(Image comparison data)
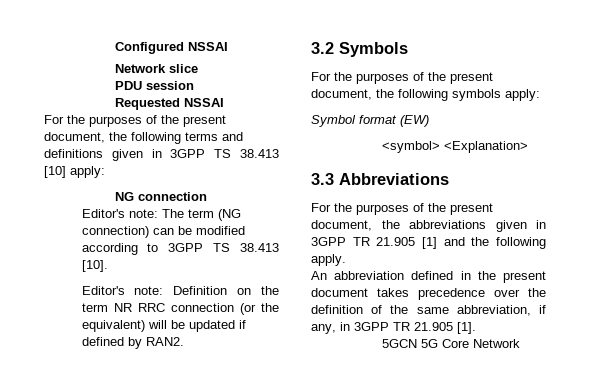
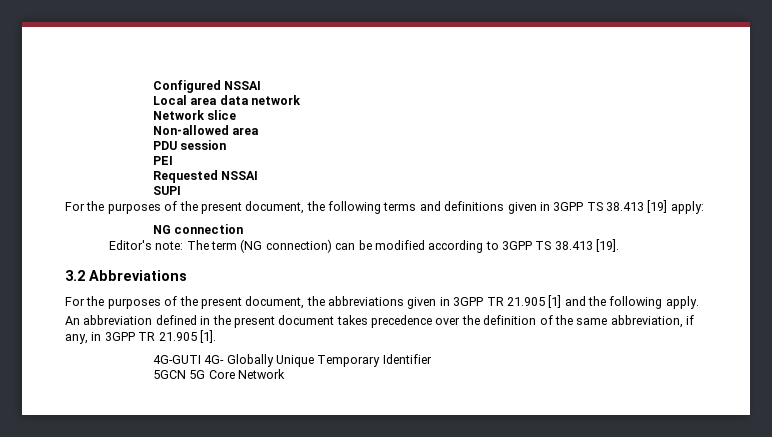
(228, 46) none -> [152,95,301,105] // Local area data network
(198, 68) none -> [152,125,260,135] // Non-allowed area
(194, 85) none -> [152,156,173,165] // PEI
(224, 102) none -> [152,186,181,195] // SUPI
[44,166,66,178] [10] -> [647,200,668,213] [19]
[81,260,108,272] [81,286,279,295] [81,303,279,315] [81,320,246,332] [81,337,184,349] [311,42,408,57] [311,72,493,84] [311,89,540,101] [311,115,429,127] [381,141,528,153] [311,173,334,185] [10]. // Editor's note: Definition on the term NR RRC connection (or the equivalent) will be updated if defined by RAN2. // 3.2 Symbols // For the purposes of the present document, the following symbols apply: // Symbol format (EW) // <symbol> <Explanation> // 3.3 -> [596,239,620,252] [65,270,85,281] [19]. // 3.2
(476, 328) none -> [152,354,432,367] // 4G-GUTI 4G- Globally Unique Temporary Identifier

■ What the exercise asks
Repeat all of the records verbatim, leaving out the pictures.

■ The answer
(228, 46) none -> [152,95,301,105] // Local area data network
(198, 68) none -> [152,125,260,135] // Non-allowed area
(194, 85) none -> [152,156,173,165] // PEI
(224, 102) none -> [152,186,181,195] // SUPI
[44,166,66,178] [10] -> [647,200,668,213] [19]
[81,260,108,272] [81,286,279,295] [81,303,279,315] [81,320,246,332] [81,337,184,349] [311,42,408,57] [311,72,493,84] [311,89,540,101] [311,115,429,127] [381,141,528,153] [311,173,334,185] [10]. // Editor's note: Definition on the term NR RRC connection (or the equivalent) will be updated if defined by RAN2. // 3.2 Symbols // For the purposes of the present document, the following symbols apply: // Symbol format (EW) // <symbol> <Explanation> // 3.3 -> [596,239,620,252] [65,270,85,281] [19]. // 3.2
(476, 328) none -> [152,354,432,367] // 4G-GUTI 4G- Globally Unique Temporary Identifier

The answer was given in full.